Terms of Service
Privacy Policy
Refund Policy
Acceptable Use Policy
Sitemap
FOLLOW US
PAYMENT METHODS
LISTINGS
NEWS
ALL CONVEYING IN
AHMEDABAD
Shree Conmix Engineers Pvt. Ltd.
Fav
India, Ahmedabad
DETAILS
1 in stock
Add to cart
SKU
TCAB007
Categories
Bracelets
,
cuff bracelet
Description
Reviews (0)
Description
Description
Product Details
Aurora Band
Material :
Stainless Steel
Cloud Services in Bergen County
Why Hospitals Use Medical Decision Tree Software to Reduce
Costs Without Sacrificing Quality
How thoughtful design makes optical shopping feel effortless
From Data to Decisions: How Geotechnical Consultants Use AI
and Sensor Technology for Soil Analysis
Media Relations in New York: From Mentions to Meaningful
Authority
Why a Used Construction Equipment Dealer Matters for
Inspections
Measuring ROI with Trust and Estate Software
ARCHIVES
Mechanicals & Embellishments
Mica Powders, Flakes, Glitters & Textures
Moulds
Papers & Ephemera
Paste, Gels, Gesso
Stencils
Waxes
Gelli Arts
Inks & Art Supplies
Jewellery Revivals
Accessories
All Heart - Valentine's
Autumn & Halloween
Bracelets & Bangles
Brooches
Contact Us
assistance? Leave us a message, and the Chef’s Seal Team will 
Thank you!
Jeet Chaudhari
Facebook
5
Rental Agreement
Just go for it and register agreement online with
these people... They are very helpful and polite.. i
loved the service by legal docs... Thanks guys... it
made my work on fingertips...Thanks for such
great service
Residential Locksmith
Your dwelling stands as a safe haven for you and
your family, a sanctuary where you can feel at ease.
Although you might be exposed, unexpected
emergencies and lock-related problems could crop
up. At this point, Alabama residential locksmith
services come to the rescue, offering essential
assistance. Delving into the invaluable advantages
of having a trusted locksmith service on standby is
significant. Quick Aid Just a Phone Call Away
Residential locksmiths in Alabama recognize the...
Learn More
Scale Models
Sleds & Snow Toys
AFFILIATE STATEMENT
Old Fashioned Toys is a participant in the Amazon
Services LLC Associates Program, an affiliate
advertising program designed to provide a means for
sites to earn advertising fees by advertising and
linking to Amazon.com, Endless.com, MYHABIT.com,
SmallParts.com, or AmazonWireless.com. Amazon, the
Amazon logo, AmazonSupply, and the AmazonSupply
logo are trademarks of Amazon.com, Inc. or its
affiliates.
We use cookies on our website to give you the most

» **TASK DETAILS**
Please retype the data, matching it exactly.

» **SOLUTION TO THIS TASK**
Terms of Service
Privacy Policy
Refund Policy
Acceptable Use Policy
Sitemap
FOLLOW US
PAYMENT METHODS
LISTINGS
NEWS
ALL CONVEYING IN
AHMEDABAD
Shree Conmix Engineers Pvt. Ltd.
Fav
India, Ahmedabad
DETAILS
1 in stock
Add to cart
SKU
TCAB007
Categories
Bracelets
,
cuff bracelet
Description
Reviews (0)
Description
Description
Product Details
Aurora Band
Material :
Stainless Steel
Cloud Services in Bergen County
Why Hospitals Use Medical Decision Tree Software to Reduce
Costs Without Sacrificing Quality
How thoughtful design makes optical shopping feel effortless
From Data to Decisions: How Geotechnical Consultants Use AI
and Sensor Technology for Soil Analysis
Media Relations in New York: From Mentions to Meaningful
Authority
Why a Used Construction Equipment Dealer Matters for
Inspections
Measuring ROI with Trust and Estate Software
ARCHIVES
Mechanicals & Embellishments
Mica Powders, Flakes, Glitters & Textures
Moulds
Papers & Ephemera
Paste, Gels, Gesso
Stencils
Waxes
Gelli Arts
Inks & Art Supplies
Jewellery Revivals
Accessories
All Heart - Valentine's
Autumn & Halloween
Bracelets & Bangles
Brooches
Contact Us
assistance? Leave us a message, and the Chef’s Seal Team will 
Thank you!
Jeet Chaudhari
Facebook
5
Rental Agreement
Just go for it and register agreement online with
these people... They are very helpful and polite.. i
loved the service by legal docs... Thanks guys... it
made my work on fingertips...Thanks for such
great service
Residential Locksmith
Your dwelling stands as a safe haven for you and
your family, a sanctuary where you can feel at ease.
Although you might be exposed, unexpected
emergencies and lock-related problems could crop
up. At this point, Alabama residential locksmith
services come to the rescue, offering essential
assistance. Delving into the invaluable advantages
of having a trusted locksmith service on standby is
significant. Quick Aid Just a Phone Call Away
Residential locksmiths in Alabama recognize the...
Learn More
Scale Models
Sleds & Snow Toys
AFFILIATE STATEMENT
Old Fashioned Toys is a participant in the Amazon
Services LLC Associates Program, an affiliate
advertising program designed to provide a means for
sites to earn advertising fees by advertising and
linking to Amazon.com, Endless.com, MYHABIT.com,
SmallParts.com, or AmazonWireless.com. Amazon, the
Amazon logo, AmazonSupply, and the AmazonSupply
logo are trademarks of Amazon.com, Inc. or its
affiliates.
We use cookies on our website to give you the most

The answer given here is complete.